• **Available data**:
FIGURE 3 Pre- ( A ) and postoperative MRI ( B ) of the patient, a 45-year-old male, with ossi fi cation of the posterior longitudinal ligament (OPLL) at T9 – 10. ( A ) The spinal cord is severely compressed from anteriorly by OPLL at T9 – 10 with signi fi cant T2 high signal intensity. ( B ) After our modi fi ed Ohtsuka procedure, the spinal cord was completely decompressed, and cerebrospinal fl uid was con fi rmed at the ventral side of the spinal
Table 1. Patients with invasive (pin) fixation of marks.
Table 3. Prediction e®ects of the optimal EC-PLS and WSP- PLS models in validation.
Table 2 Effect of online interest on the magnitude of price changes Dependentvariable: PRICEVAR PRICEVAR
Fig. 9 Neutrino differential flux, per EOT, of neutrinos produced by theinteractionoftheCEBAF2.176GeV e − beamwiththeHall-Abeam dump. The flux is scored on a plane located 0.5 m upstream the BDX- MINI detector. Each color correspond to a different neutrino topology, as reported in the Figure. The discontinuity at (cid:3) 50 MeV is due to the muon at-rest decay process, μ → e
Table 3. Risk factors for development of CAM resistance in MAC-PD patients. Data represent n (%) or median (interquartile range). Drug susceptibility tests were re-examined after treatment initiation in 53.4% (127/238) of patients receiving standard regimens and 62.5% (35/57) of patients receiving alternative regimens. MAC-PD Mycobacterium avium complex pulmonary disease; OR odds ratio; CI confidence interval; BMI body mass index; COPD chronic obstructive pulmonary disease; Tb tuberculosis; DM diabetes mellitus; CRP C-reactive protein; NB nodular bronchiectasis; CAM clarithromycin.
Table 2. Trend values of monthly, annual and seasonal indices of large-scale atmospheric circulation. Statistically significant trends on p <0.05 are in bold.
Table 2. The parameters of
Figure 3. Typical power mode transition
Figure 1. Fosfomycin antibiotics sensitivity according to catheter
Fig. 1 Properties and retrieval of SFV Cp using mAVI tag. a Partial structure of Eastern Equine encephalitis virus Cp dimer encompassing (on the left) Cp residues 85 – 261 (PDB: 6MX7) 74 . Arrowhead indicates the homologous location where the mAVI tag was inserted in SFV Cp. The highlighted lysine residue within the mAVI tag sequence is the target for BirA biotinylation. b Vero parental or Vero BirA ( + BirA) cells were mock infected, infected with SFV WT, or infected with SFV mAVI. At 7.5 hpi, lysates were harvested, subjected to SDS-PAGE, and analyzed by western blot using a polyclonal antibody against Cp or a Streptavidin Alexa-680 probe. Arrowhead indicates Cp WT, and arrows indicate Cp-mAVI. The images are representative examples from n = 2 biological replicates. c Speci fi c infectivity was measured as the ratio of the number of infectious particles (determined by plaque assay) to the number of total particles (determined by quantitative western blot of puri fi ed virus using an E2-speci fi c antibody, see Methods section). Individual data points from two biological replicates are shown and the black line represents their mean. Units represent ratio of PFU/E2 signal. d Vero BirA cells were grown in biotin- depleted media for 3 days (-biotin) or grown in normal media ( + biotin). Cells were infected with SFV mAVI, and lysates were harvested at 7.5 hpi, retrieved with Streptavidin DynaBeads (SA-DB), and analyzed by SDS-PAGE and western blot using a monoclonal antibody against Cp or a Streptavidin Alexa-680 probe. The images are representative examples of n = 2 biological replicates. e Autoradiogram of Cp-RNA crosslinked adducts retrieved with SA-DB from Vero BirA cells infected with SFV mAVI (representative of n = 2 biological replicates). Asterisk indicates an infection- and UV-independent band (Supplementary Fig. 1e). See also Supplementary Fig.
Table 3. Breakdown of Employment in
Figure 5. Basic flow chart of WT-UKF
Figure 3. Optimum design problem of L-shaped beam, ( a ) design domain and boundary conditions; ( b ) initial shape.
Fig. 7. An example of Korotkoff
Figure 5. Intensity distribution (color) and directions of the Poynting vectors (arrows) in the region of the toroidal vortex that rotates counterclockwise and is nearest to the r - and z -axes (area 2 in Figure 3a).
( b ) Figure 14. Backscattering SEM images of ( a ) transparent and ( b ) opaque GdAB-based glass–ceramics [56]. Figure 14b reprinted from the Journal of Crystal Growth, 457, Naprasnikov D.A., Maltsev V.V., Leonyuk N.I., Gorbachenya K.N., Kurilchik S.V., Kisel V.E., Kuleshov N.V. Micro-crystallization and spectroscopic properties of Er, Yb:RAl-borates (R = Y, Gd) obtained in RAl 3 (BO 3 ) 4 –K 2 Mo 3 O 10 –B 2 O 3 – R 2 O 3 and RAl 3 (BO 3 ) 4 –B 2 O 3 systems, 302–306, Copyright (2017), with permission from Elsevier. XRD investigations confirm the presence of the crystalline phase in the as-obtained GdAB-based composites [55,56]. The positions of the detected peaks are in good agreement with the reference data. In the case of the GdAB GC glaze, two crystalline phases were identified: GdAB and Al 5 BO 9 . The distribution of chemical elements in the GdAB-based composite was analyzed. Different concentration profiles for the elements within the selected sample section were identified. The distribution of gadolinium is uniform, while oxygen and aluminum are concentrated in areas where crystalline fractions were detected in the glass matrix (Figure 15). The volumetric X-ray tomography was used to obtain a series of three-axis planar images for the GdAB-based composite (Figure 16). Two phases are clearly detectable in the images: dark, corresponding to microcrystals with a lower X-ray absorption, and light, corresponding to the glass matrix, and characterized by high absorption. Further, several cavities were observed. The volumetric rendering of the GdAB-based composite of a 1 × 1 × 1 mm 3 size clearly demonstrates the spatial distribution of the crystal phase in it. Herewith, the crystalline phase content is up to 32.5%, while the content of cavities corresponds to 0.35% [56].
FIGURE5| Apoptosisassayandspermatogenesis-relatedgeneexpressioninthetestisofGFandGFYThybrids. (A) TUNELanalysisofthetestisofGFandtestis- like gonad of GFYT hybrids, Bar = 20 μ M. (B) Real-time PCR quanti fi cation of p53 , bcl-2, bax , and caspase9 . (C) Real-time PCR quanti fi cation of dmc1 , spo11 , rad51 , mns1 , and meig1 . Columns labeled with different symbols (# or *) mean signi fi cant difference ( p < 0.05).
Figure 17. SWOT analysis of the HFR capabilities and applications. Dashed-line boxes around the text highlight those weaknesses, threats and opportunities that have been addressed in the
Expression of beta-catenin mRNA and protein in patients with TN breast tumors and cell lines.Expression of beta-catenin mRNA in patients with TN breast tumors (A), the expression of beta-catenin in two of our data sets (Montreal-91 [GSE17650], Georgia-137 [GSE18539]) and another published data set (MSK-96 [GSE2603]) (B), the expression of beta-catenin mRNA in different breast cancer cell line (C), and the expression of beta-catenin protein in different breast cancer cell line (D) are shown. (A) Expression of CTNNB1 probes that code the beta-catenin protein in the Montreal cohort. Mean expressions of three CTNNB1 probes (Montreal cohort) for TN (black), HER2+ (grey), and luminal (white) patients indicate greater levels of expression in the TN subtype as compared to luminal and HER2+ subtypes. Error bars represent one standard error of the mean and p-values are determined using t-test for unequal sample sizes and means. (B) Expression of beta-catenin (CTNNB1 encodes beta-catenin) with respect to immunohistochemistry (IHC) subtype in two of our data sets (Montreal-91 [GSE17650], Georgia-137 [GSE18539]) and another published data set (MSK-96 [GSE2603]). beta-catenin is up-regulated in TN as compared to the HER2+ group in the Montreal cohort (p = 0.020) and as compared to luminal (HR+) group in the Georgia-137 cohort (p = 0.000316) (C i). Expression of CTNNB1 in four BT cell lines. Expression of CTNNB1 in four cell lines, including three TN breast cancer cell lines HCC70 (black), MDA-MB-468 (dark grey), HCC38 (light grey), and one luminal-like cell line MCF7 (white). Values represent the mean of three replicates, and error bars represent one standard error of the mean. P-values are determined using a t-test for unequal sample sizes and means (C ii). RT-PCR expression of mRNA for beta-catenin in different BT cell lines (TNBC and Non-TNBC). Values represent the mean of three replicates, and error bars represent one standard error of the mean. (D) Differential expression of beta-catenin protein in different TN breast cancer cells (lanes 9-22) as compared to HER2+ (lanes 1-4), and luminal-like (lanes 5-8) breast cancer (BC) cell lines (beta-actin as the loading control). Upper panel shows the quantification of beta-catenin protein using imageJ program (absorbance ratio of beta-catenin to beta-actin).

• **Problem**: Write out exactly the lines that fall from the line with "Table 3. Breakdown of Employment in" to the line with "Figure 5. Intensity" in the records above, keeping both ends.

• **Answer below**:
Table 3. Breakdown of Employment in
Figure 5. Basic flow chart of WT-UKF
Figure 3. Optimum design problem of L-shaped beam, ( a ) design domain and boundary conditions; ( b ) initial shape.
Fig. 7. An example of Korotkoff
Figure 5. Intensity distribution (color) and directions of the Poynting vectors (arrows) in the region of the toroidal vortex that rotates counterclockwise and is nearest to the r - and z -axes (area 2 in Figure 3a).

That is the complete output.